Aujourd'hui, l'Irlande est un pays prospère, dont le taux de croissance économique en 2006 était supérieure à 5 %. Le faible taux de chômage et les finances publiques saines sont d'autres indicateurs du succès de ce petit pays. Pourtant, cela ne fut pas toujours le cas, et l'on peut même qualifier ce succès de tardif. A l'instar de la Grande Bretagne dans les années 70, l'Irlande semblait régresser économiquement parlant dans les années 80. Taux de chômage très élevés, finances publiques en déroute, croissance en berne faisaient que l'Irlande avait l'apparence d'un foyer de développement de la misère en Europe de l'ouest. Mais pendant toute la décennie des années 90, la chance a tourné, transformant en profondeur l'économie et la société, et donnant à l'Irlande une position de force dans la mondialisation. Bien plus que de la chance, ce résultat spectaculaire est la conséquence de plusieurs mesures énergiques importantes.

La solution est venue en premier lieu de politiques économiques libérales, semblables à celles qu'avait pu mettre en œuvre Margaret Thatcher en Grande Bretagne. Une partie de la faiblesse économique de l'Irlande venait du fait que l'économie était écrasée sous le poids des impôts, en changeant complètement d'optique le gouvernement irlandais a tiré les conclusions de ses échecs précédents. L'impôt sur les sociétés a donc été drastiquement diminué (en s'établissant aujourd'hui à 15 %), ainsi que les autres taxes. Des aides ont été accordées aux entreprises qui décidèrent de s'installer en Irlande, et un effort particulier sur la recherche et développement a fait de ce pays en endroit attrayant pour les firmes de haute technologie. La conséquence fut qu'un grand nombre d'entreprises étrangères, en particulier américaines, ont choisi l'Irlande pour s'établir en Europe, irriguant l'économie irlandaise d'investissements importants qui relancèrent l'activité. Mais cela était justement possible parce que l'Irlande avait rejoint l'Union Européenne, et cette adhésion est bien la cause majeure de ce développement économique. Ayant longtemps fait parti des pays les plus pauvres de l'Union Européenne, l'Irlande a été l'un des principaux receveurs d'aides régionales pour mettre en place ou moderniser les infrastructures du pays. En outre, l'accès à un marché commun important lui ont permis de moins dépendre de la Grande Bretagne, qui était auparavant le pays destinataire de 90 % de ses exportations. Et c'est bien ce vaste marché potentiel que visaient ces entreprises américaines qui s'installaient en Irlande.

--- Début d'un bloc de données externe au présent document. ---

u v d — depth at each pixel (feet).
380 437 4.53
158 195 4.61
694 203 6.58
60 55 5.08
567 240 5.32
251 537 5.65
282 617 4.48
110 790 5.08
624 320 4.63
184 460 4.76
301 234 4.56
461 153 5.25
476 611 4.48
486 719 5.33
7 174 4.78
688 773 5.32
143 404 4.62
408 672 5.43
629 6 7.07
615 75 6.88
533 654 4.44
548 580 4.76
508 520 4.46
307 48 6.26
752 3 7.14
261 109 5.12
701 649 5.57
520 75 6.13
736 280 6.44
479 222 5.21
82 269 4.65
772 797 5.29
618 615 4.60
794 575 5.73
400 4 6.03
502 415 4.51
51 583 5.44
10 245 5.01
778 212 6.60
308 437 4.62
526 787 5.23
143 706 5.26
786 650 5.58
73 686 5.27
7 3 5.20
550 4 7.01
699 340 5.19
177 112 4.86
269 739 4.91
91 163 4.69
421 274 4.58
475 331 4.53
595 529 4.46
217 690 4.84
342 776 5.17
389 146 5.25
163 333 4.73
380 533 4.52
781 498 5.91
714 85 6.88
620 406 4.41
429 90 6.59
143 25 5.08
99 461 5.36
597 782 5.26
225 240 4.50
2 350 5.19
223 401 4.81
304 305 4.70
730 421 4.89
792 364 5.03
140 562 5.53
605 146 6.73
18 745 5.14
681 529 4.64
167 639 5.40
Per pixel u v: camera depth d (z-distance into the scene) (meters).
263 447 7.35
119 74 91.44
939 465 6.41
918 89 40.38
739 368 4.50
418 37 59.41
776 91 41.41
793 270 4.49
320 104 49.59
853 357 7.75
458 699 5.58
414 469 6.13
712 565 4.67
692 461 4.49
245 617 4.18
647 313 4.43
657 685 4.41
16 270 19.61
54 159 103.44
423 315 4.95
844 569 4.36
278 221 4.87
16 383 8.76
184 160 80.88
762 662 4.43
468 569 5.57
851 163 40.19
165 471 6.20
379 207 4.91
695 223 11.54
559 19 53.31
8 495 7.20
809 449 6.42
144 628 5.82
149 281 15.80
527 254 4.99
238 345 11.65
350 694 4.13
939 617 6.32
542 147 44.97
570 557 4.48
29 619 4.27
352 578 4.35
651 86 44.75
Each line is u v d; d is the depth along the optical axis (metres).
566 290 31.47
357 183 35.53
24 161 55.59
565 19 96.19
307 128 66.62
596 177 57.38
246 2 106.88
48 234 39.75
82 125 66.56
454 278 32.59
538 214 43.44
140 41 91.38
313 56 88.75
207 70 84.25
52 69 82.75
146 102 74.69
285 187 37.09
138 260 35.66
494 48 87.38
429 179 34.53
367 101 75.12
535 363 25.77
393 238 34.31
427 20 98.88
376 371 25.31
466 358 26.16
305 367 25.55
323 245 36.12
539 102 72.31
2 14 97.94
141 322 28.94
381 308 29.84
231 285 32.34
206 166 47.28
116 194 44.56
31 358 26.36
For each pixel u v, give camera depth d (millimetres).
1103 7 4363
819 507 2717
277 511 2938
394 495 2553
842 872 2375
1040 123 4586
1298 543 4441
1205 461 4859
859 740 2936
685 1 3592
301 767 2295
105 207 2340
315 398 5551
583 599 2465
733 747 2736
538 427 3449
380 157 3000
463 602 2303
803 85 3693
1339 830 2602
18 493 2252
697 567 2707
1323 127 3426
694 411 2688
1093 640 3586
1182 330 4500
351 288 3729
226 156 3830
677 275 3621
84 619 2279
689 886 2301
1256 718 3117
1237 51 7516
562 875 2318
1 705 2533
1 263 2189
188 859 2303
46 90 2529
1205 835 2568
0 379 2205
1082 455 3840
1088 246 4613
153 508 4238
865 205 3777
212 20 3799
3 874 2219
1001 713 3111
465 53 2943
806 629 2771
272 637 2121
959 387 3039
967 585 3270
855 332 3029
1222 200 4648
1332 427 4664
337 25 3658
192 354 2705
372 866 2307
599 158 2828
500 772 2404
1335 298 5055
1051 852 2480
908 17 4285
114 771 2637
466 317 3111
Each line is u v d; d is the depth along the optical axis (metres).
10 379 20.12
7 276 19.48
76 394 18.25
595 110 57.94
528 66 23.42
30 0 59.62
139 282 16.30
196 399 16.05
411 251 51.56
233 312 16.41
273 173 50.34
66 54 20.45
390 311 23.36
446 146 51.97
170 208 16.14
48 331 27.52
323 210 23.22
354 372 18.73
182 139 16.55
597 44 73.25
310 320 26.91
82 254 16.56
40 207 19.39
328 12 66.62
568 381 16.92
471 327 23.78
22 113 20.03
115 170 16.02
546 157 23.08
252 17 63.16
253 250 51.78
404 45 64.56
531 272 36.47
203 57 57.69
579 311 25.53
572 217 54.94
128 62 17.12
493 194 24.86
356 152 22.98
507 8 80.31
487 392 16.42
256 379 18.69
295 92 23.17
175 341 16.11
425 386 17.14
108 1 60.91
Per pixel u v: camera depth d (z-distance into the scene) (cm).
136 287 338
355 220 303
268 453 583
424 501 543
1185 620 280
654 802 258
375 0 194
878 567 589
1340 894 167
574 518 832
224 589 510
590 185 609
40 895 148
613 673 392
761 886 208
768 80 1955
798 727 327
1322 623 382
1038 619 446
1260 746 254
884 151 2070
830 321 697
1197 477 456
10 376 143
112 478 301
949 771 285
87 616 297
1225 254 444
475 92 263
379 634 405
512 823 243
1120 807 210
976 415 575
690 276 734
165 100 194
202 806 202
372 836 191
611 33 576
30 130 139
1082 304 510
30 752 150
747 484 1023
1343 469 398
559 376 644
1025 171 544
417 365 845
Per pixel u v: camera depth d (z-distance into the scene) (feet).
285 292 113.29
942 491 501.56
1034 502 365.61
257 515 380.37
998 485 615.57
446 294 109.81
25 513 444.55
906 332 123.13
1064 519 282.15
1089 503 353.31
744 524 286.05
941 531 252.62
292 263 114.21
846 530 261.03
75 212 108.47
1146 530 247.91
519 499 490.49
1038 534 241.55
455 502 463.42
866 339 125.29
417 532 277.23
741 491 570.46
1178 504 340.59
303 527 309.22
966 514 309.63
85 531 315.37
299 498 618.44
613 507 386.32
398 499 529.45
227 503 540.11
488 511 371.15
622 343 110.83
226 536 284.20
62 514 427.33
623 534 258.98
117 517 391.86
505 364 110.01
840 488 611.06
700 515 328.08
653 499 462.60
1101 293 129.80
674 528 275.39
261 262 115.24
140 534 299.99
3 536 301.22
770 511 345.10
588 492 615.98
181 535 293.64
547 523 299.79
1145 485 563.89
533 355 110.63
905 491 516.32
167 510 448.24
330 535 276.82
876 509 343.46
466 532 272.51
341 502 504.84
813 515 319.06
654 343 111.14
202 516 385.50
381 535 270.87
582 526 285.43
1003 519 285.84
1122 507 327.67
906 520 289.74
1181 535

L'Irlande a actuellement des problèmes de pays riches : tendances inflationnistes du fait de la surchauffe de l'économie, ou manque de personnel pour certains métiers, presque tout le monde étant déjà employé. Elle connaît aussi des difficultés similaires à la Grande Bretagne, les mêmes causes aboutissant aux mêmes conséquences, la baisse de la fiscalité devant entraîner de moindres dépenses publiques, les services publics sont souvent dans un état médiocre. Mais l'Irlande ne voudrait en aucun cas retourner aux années sombres, où le manque de dynamisme et la faiblesse économique pesaient sur chacun. Cette success story nous enseigne au moins deux choses : d'une part, aucune situation économique dégradée n'est condamnée à perdurer, la volonté politique et des réformes structurelles de l'économie permettent d'en sortir. D'autre part, les pays pauvres de taille modeste qui ont adhéré à l'Union Européenne peuvent légitimement voir en elle un espoir, et l'Union en elle-même permet bien de rendre l'Europe dans son ensemble plus riche. D'un "miracle", l'on tire ainsi un double espoir, pour son avenir, et celui des autres.